We became 100% owners of the Oven Mountain Pumped Hydro Project in September last year and even though we’d been involved with the project from the beginning, we’ve now started establishing critical relationships in community.
The project is on the traditional lands of the Dunghutti Peoples, with several other Aboriginal nations across the region holding important cultural links to the area. Working through GIRA (our First Nations Advisory partners), members of the Dunghutti Elders Council asked us to arrange a cultural heritage inspection on Country. Members of the project and GIRA came together with senior Aboriginal knowledge holders from the Dunghutti Elders Council and Thunggutti Local Aboriginal Land Council on Country.
A cultural heritage inspection with these senior knowledge holders signifies the importance of caring for and nurturing the cultural and ecological values of Country when planning for the project and ensuring that we continue to learn from and respect their role in the future of the project.

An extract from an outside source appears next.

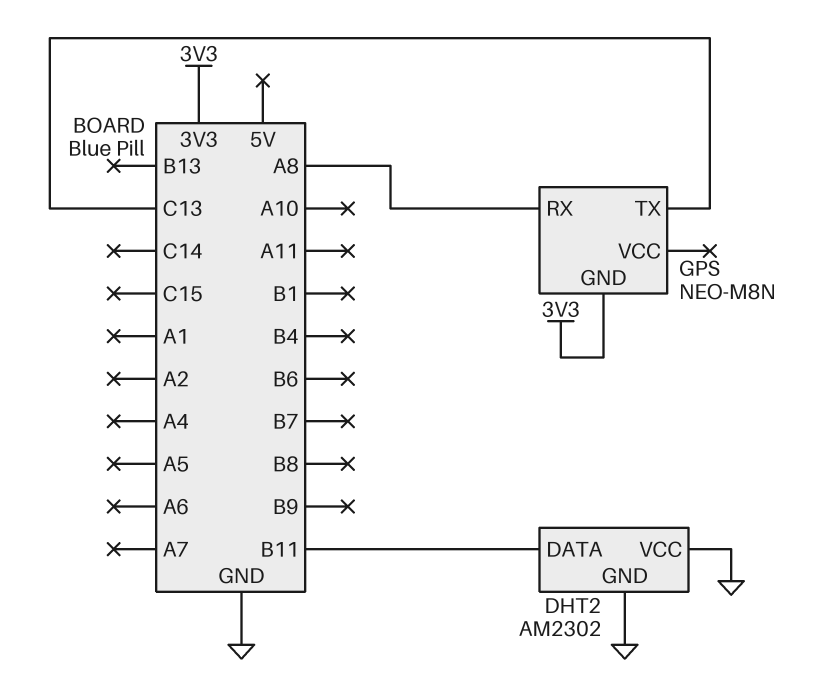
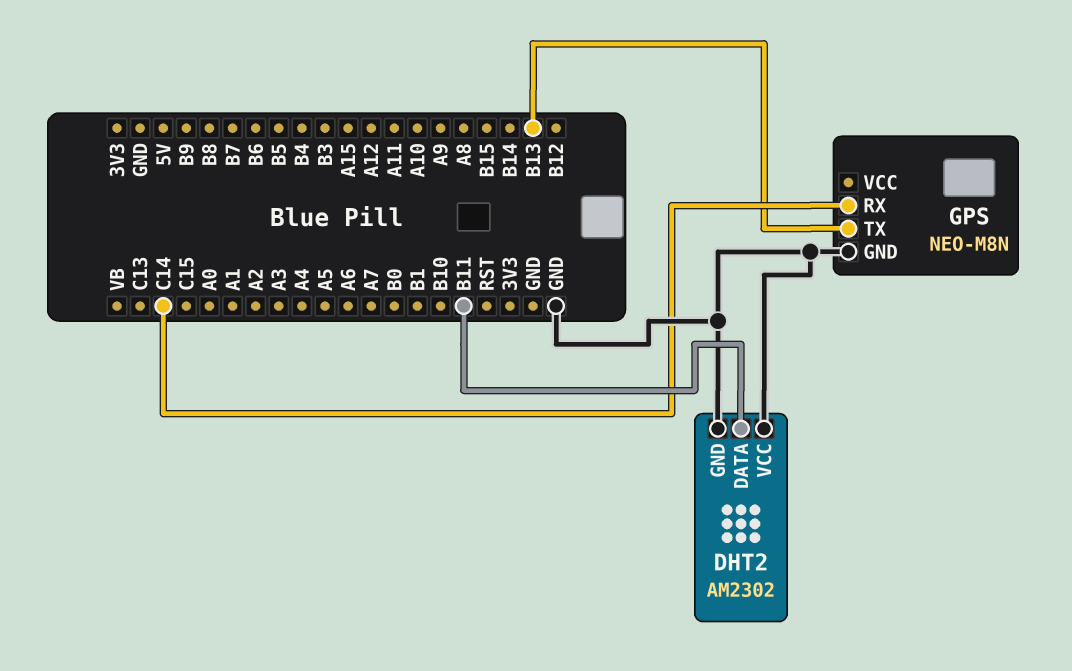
GPS pin GND: 3V3 -> GND
GPS pin RX: A8 -> C14
GPS pin TX: C13 -> B13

Listening to them we learned that they’d only seen cross sections of the plans and hadn’t been able to discern what that meant for the land and waterways. We prepared large land maps to help tell the story of how the project would be developed.
Seeing the Elders gather around those maps, pointing out landmarks, and sharing their own stories was a rare and special moment for the project. Taking the time to really get to know their history and the significance of this land provided the opportunity for the project and senior leaders of the Aboriginal community to establish new and trusted relationships. Several Elders reflected that they hadn’t accessed these parts of Country for many years, in some case since their childhood.
Their stories reinforced to us how critical preserving and honouring the profound cultural heritage embedded within the land and waters is to developing projects like Oven Mountain.
We shared the project’s investigations undertaken to date and discussed our commitment to support the protection and conservation of crucial cultural and ecological values of Country. We showed how we’re taking a proactive approach to sustainable development and making cultural preservation central to the project’s planning and implementation.
Following this meeting, we’ve agreed that, together with the Aboriginal communities, we’ll create an Aboriginal advisory group for the project to ensure that these types of collaborative discussions continue with a shared vision.
This meeting marked a significant step forward in fostering mutual respect, understanding, and cooperation between First Nations communities and the project.
For us that is what reconciliation is all about. Listening and understanding. We’re committed to building real partnerships with the traditional owners of the land. That means meeting them where they are – literally and figuratively – and giving their voices and knowledge a seat at the table.